Ana finally came clean and gave a more honest response. “She has me benched because if I am not playing then I’m getting into trouble by talking with the other girls, not keeping score or wandering around. I have to be playing to stay out of trouble!”
“Oh, I see,” I responded. Then I suggested she do with her coach and teacher what she had just done with me. I said, “Why don’t you come clean with your teacher and ask her what you can do to play. Tell her you have a problem with down time on the bench. Tell her it is easy for you to get distracted and very tough for you to sit still. Ask her if there is something you can do, to win her trust again.”
Ana said, “No, she’ll get mad at me.”
I said, “Ana she’s already mad at you for misbehaving. Maybe if you share with her that you are willing to work on it, things could be different the last three games.”
Ana pondered my honesty is the best policy approach but she then came up with her own solution, the most straight forward solution.
She said, “No, I just need to behave, not get distracted and maybe she will let me play the last few games.”
I said, “Sounds like a plan!”
What I like about this conversation was that Ana took responsibility for her own behavior.
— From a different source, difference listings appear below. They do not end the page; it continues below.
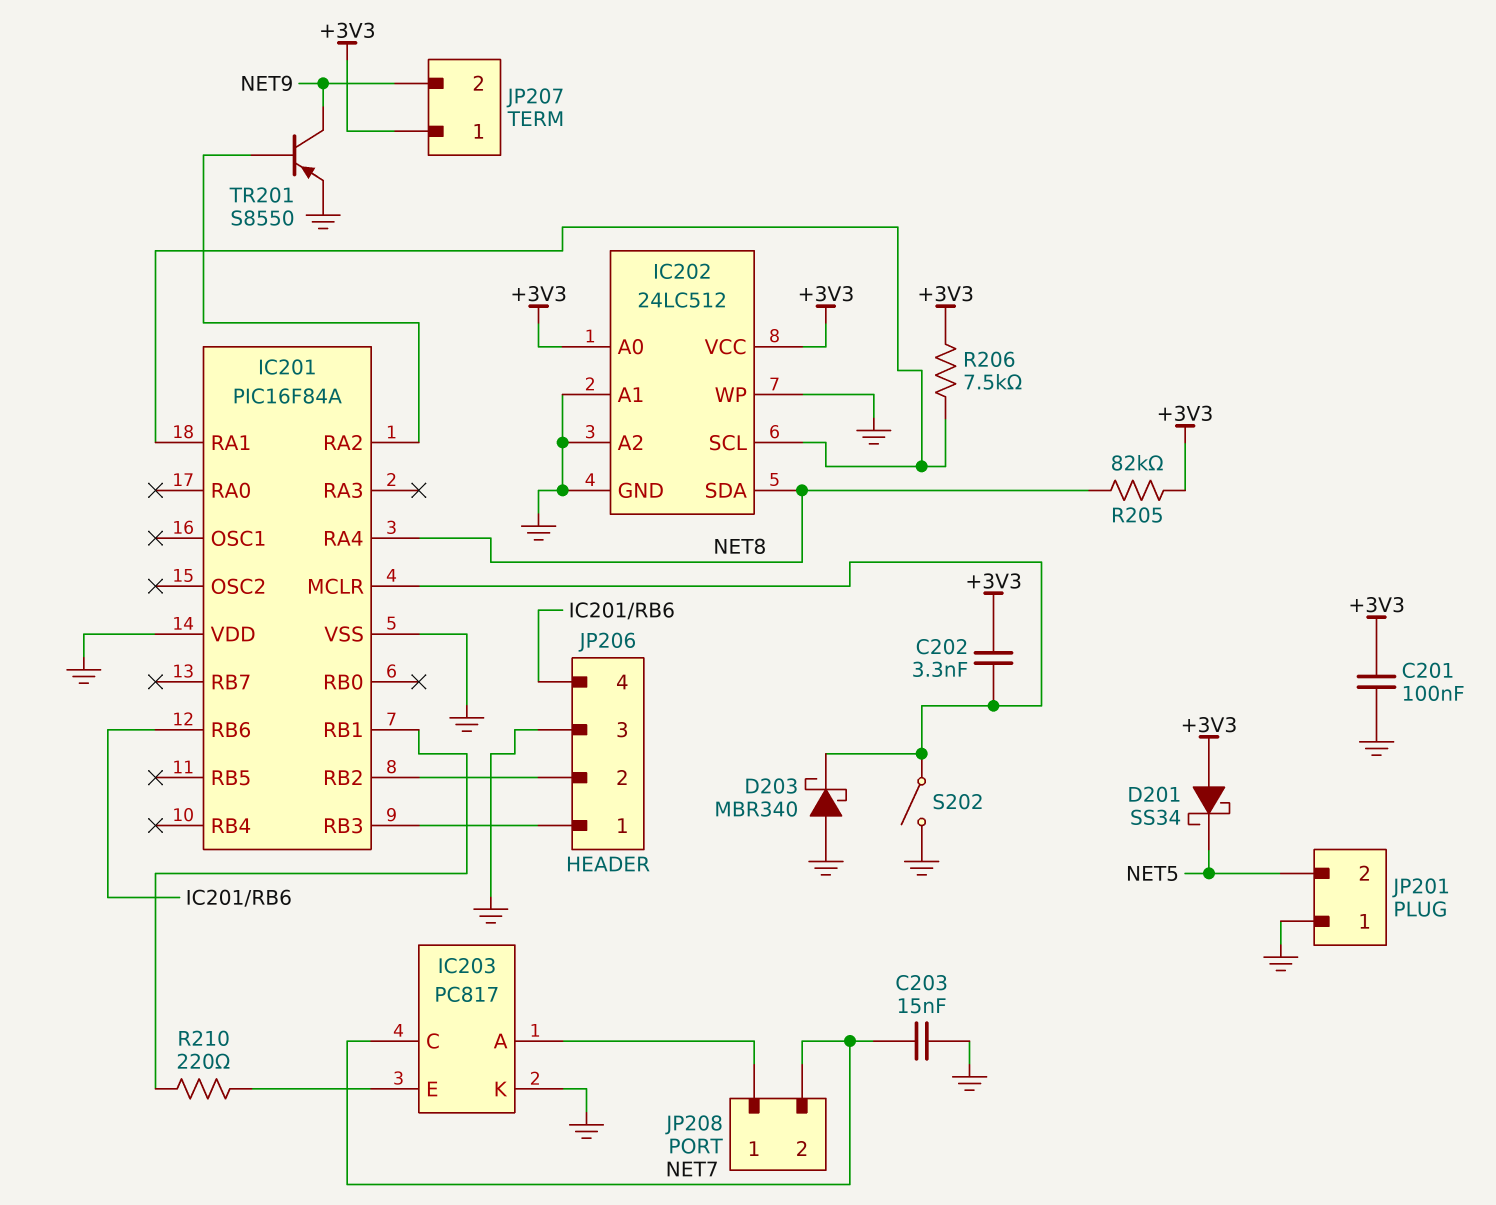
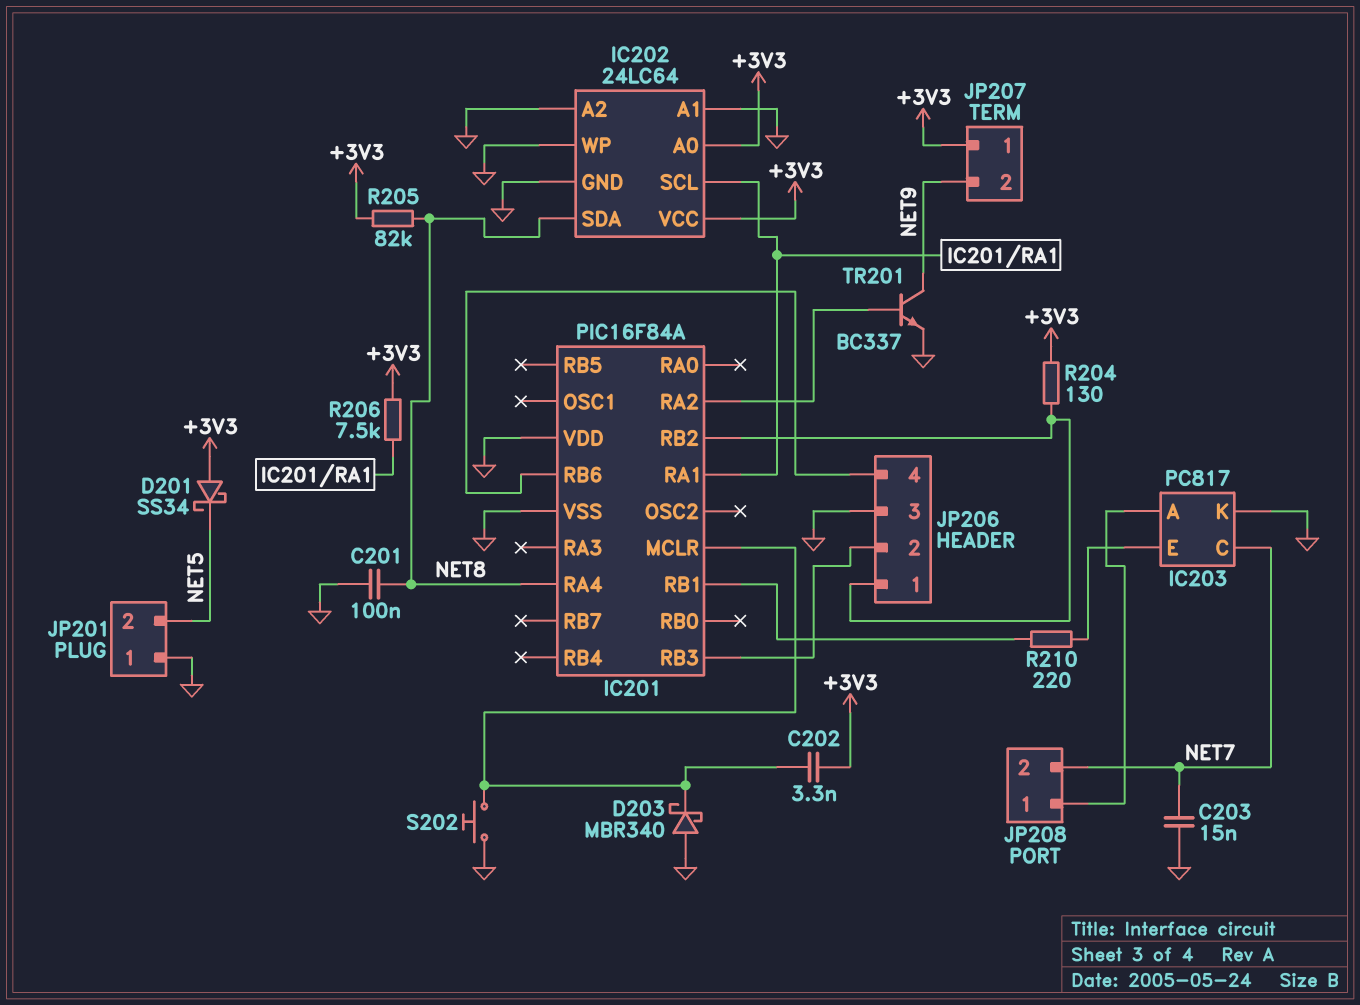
C201: 100nF (+3V3, GND) -> 100nF (GND, NET8)
IC202: 24LC512 -> 24LC64
JP206 pin 1: IC201/RB3 -> IC201/RB2
JP206 pin 2: IC201/RB2 -> IC201/RB3
R204: none -> 130 (+3V3, IC201/RB2)
S202: switch (GND, IC201/MCLR) -> button (GND, IC201/MCLR)
TR201: PNP S8550 (B IC201/RA2, C NET9, E GND) -> NPN BC337 (B IC201/RA2, C NET9, E GND)

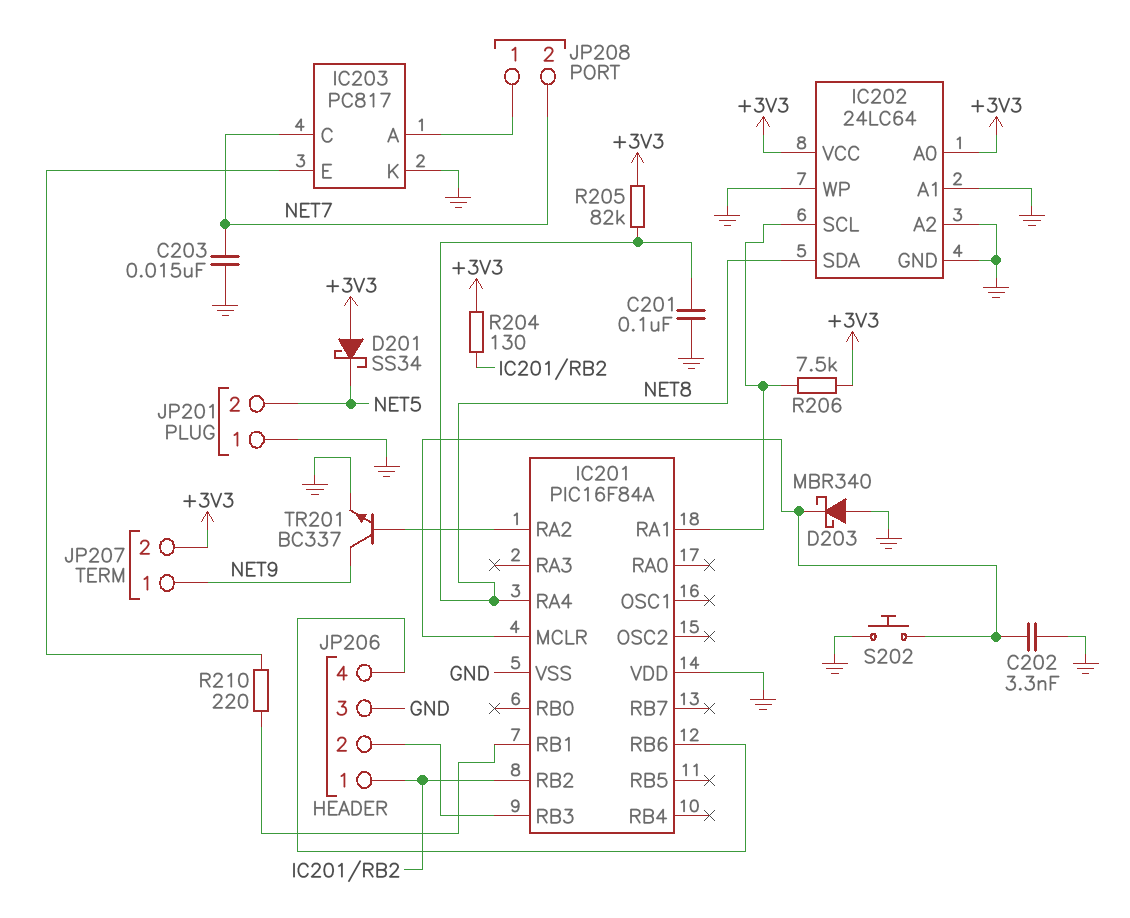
C202: 3.3nF (+3V3, IC201/MCLR) -> 3.3nF (GND, IC201/MCLR)
JP207 pin 1: +3V3 -> NET9
JP207 pin 2: NET9 -> +3V3

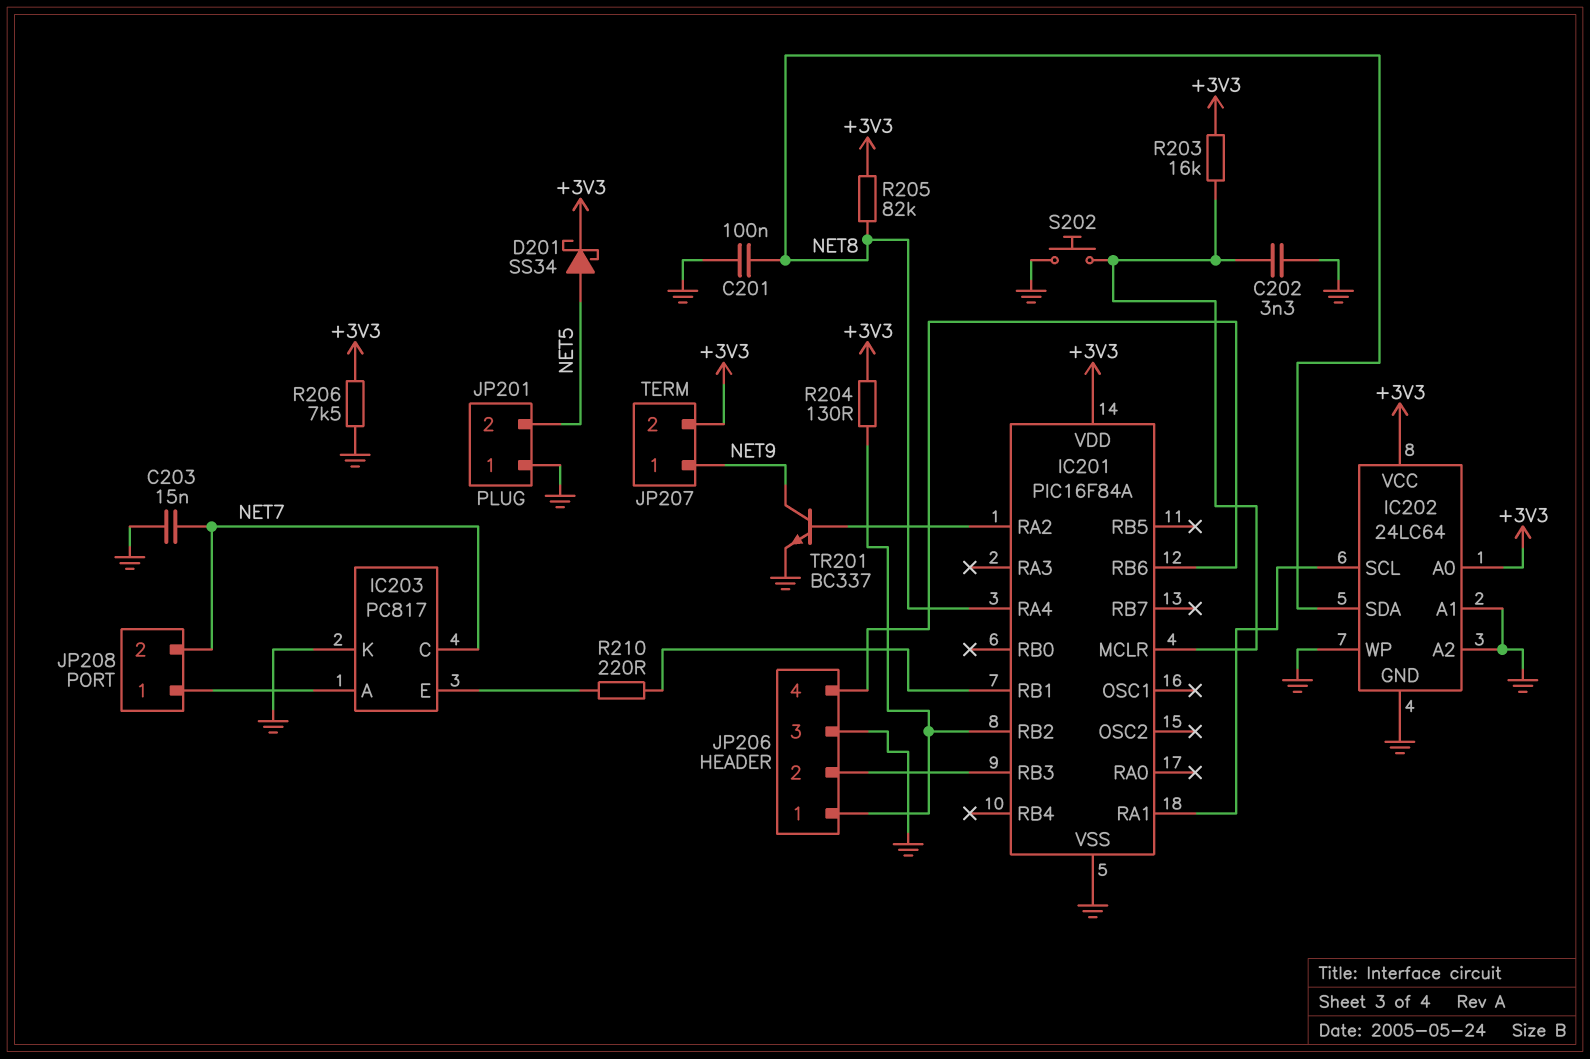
D201: schottky SS34 (A +3V3, K NET5) -> schottky SS34 (A NET5, K +3V3)
D203: schottky MBR340 (A GND, K IC201/MCLR) -> none
IC201 pin VDD: GND -> +3V3
R203: none -> 16k (+3V3, IC201/MCLR)
R206: 7.5k (+3V3, IC201/RA1) -> 7.5k (+3V3, GND)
She first started blaming the teacher for her situation and later owned that it was her own behavior that was setting her up to not get what she wanted as a volleyball starter.
By listening and asking probing questions I played the role of supportive friend and not an authority figure. Ana came to her own determination about what would work to get her to be able to play volleyball for her team again. I didn’t have to preach or scold. All I did was be the caring friend that gently confronted her frustration about not playing as a starter for volleyball. By actively listening, I figuratively held up a mirror for Ana to see her own behavior and how it was not serving her well.
When kids come to their own conclusions, they learn people skills and problem solving skills that help them grow into caring, responsible and productive citizens. The role of the mentor is to be a caring supportive adult, not an authoritarian judgmental adult. In so doing, mentors serve as a safe relationship to work out issues about how to relate in the world. Research in the mentoring field shows that mentor — mentee relationships that have the greatest positive impact are youth (mentee) driven.
My Ana shows a high degree of insight into her own behavior and demonstrates that she wants to change. I will be there for her to remind her that it is worth it to do the hard work of earning positive attention. I will actively listen.